Wolf told Sullivan about a new polygraph test. Sullivan could clear his name once and for all if he would take it, the investigator said.

Sullivan agreed.

“He has basically beaten the system for 28 years,” Ensell said, explaining Sullivan’s cooperation. “He’s gone through several interviews, didn’t suffer any consequences from it, and this is going to be no different from the other ones.”

On Sept. 17, Sullivan drove himself to the state police barracks in Machias.

Investigators sensed he was no longer the impenetrable teenager he had been. He had experienced health problems, the death of his mother.

“What we had going for us after 28 years is that Charles Sullivan became vulnerable,” Ensell said.

“Our intent was to bring out his emotions from 1974. We basically brought out ... that someday he will meet his maker, that he’s got issues in his life that he’s got to come forward on,” Ensell said.

After nearly a full day at the station, a weeping Sullivan admitted attacking Gordon after she had spurned him for the last time.

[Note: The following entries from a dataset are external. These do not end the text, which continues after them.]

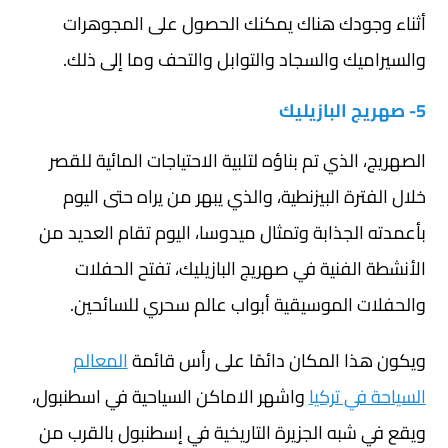
أثناء وجودك هناك يمكنك الحصول على المجوهرات
والسيراميك والسجاد والتوابل والتحف وما إلى ذلك.
5- صهريج البازيليك
الصهريج، الذي تم بناؤه لتلبية الاحتياجات المائية للقصر
خلال الفترة البيزنطية، والذي يبهر من يراه حتى اليوم
بأعمدته الجذابة وتمثال ميدوسا، اليوم تقام العديد من
الأنشطة الفنية في صهريج البازيليك، تفتح الحفلات
والحفلات الموسيقية أبواب عالم سحري للسائحين.
ويكون هذا المكان دائمًا على رأس قائمة
المعالم
السياحة في تركيا
واشهر الاماكن السياحية في اسطنبول،
ويقع في شبه الجزيرة التاريخية في إسطنبول بالقرب من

Initially charged with second-degree murder, Sullivan pleaded guilty to manslaughter under a plea deal.

“Those defenses that he’s had up for the last 28 years just fell apart,” Ensell said.

Word of the confession elated Card, who is now 69.

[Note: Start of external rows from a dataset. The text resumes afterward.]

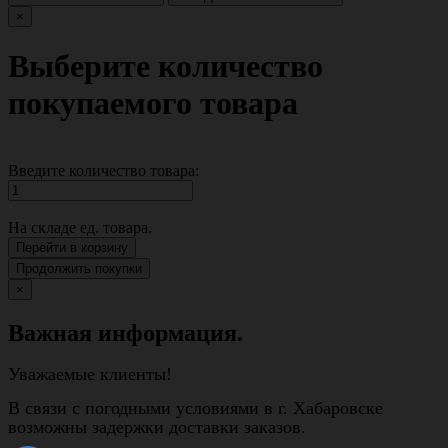
×
Выберите количество
покупаемого товара
Введите количество товара:
На складе
ед. товара.
Перейти в корзину
Продолжить покупки
×
Важная информация.
Уважаемые клиенты!
В связи с погодными условиями в г. Хабаровске
возможны задержки доставки заказов.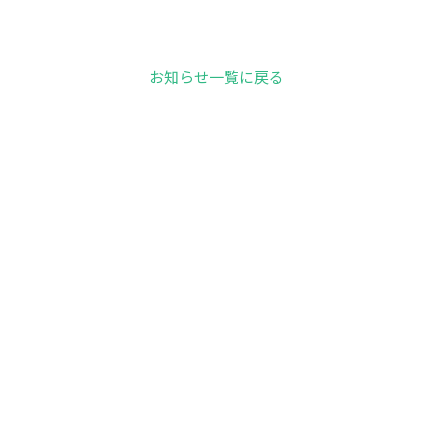
お知らせ一覧に戻る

“I could have danced a jig,” she said.

Not a day goes by when Card doesn’t think about Gordon, “this little girl, my sweetheart.” She remembers playing cards and doing crafts with her daughter, and proudly watching her dote on Rhonda Ann, who was raised by her father and now lives in Maryland.

Messages left for Rhonda Ann by The Associated Press were not returned.

Card said she won’t be in the courthouse Monday when Sullivan is sentenced.

“I would lose it,” she said from her home in Hanover, Pa.

“Death is too good for him,” she said. “I am so angry with him and I just hate him so much. You’re supposed to forgive people but right now I’m not in a forgiving mood.”

Looking back, Wolf believes Sullivan may have been ready to unburden himself of the secret he had carried for so long when he showed up at the barracks that September day.

“His whole demeanor changed (after confessing). He was more relaxed,” Wolf said.

“Maybe he just wore out,” offered Stofer. “Who knows?”